▸ COMPITO 1: Secondo il brano sul West Ham, da quale squadra gli Hammers avevano prelevato Slaven Bilic?
▸ COMPITO 2: Riprendi il brano sul West Ham e prosegui il testo dopo la sua ultima frase.

▸ BRANO SELEZIONATO:
:::
Il merito, concordano tutti, è di due persone. Una suona la chitarra nel gruppo hard rock dei Rawbau, porta l’orecchino e siede in panchina con una laurea in legge in tasca. L’altra sfoggia un look mohicano alla Vidal ed è il più talentuoso giocatore ad aver suscitato i cori di approvazione della Bobby Moore Stand dai tempi di Carlos Tévez. Il primo è Slaven Bilic, l’uomo che ha donato un’identità immediata alla squadra dopo averle donato il cuore nel ’97, quando da difensore centrale ritardò il suo trasferimento all’Everton per contribuire alla salvezza degli Hammers che lo avevano pescato al Karlsruhe. Il secondo è Dimitri Payet, l’uomo che ha acceso la luce in campo. E il risultato è quella che i commentatori definiscono «una squadra divertente come quella in cui giocavano Lampard, Carrick, Joe Cole, Rio Ferdinand e Di Canio» e «un West Ham diverso da tutti gli altri».
:::
▸ DATI FORNITI:

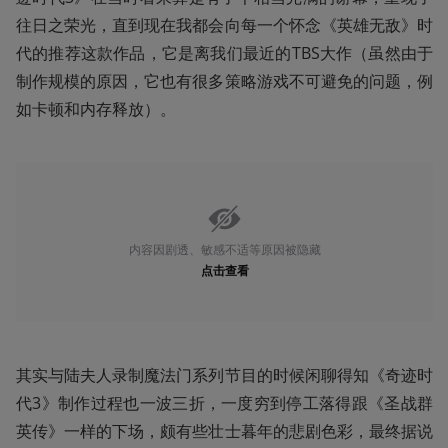
往日之荣光，直到现在我都会向每一个怀念《英雄无敌》时
代的推荐这款作品，它是离我们最近的TBS大作（虽然由于
制作规模的原因，它也有很多策略游戏不可避免的问题，例
如卡顿和内存释放）。
内容因剧透、敏感不适等原因被隐藏
点击查看
其实与陆夫人录制魔法门系列节目的时候闲聊得知《奇迹时
代3》制作过程也一波三折，一度穷到停工落得跟《圣战群
英传》一样的下场，颇有些壮士暮年的悲剧色彩，最终据说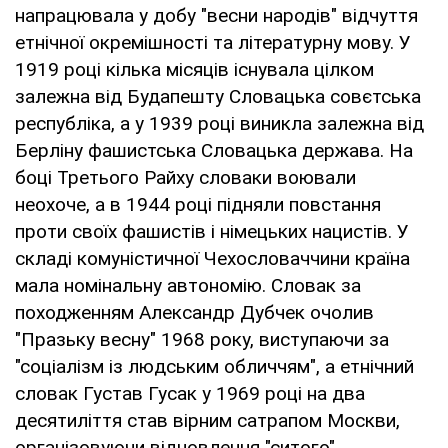
напрацювала у добу "весни народів" відчуття
етнічної окремішності та літературну мову. У
1919 році кілька місяців існувала цілком
залежна від Будапешту Словацька совєтська
республіка, а у 1939 році виникла залежна від
Берліну фашистська Словацька держава. На
боці Третього Райху словаки воювали
неохоче, а в 1944 році підняли повстання
проти своїх фашистів і німецьких нацистів. У
складі комуністичної Чехословаччини країна
мала номінальну автономію. Словак за
походженням Александр Дубчек очолив
"Празьку весну" 1968 року, виступаючи за
"соціалізм із людським обличчям", а етнічний
словак Густав Гусак у 1969 році на два
десятиліття став вірним сатрапом Москви,
організовуючи відновлення "ситого"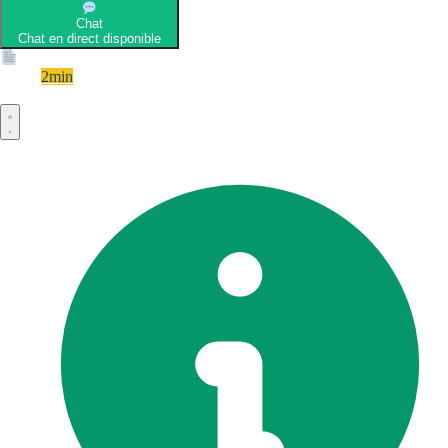
Chat
Chat en direct disponible
Devis
2min
Devis rapide et gratuit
:::
▸ RISPOSTA ATTESA 1: Dal Karlsruhe.

▸ RISPOSTA ATTESA 2:
Il meglio di Dimitri Payet

Con 15 gol su 52 tiri in porta, nessuno è letale quanto il West Ham

Ma in cosa sono diversi questi Hammers, a parte la collezione da record di scalpi strappati alle big del campionato? Innanzitutto nella duttilità tattica e nella filosofia di gioco. Bilic ha cambiato già tre moduli, alternando le due punte (Zárate e Sakho) al solo Sakho centravanti, il cosiddetto albero di Natale a un quadratissimo 4-1-4-1. Lo ha fatto con una sapienza tattica da scafato stratega balcanico, adattandosi agli avversari come se li avesse studiati da decenni: con l’Arsenal ha dato le chiavi del centrocampo al sedicenne Oxford, prosciugando i calici del calcio-champagne di Wenger; con il Liverpool (già eliminato in Europa League l’anno scorso col Besiktas) ha sacrificato Payet e l’argentino Lanzini per stringere sui trequartisti dei Reds mettendo in campo anche un ottimo possesso, col Manchester City ha scelto la vecchia scuola del catenaccio e del “bus parcheggiato davanti alla porta, ma senza freno a mano tirato”, così da colpire quando possibile, ineluttabile come un pullman lanciato in discesa. E se a un allenatore bravo date anche l’arguzia di inventare frasi a effetto come queste, avrete un’idea del perché Bilic sia già un idolo e un potenziale erede del carisma di Mourinho.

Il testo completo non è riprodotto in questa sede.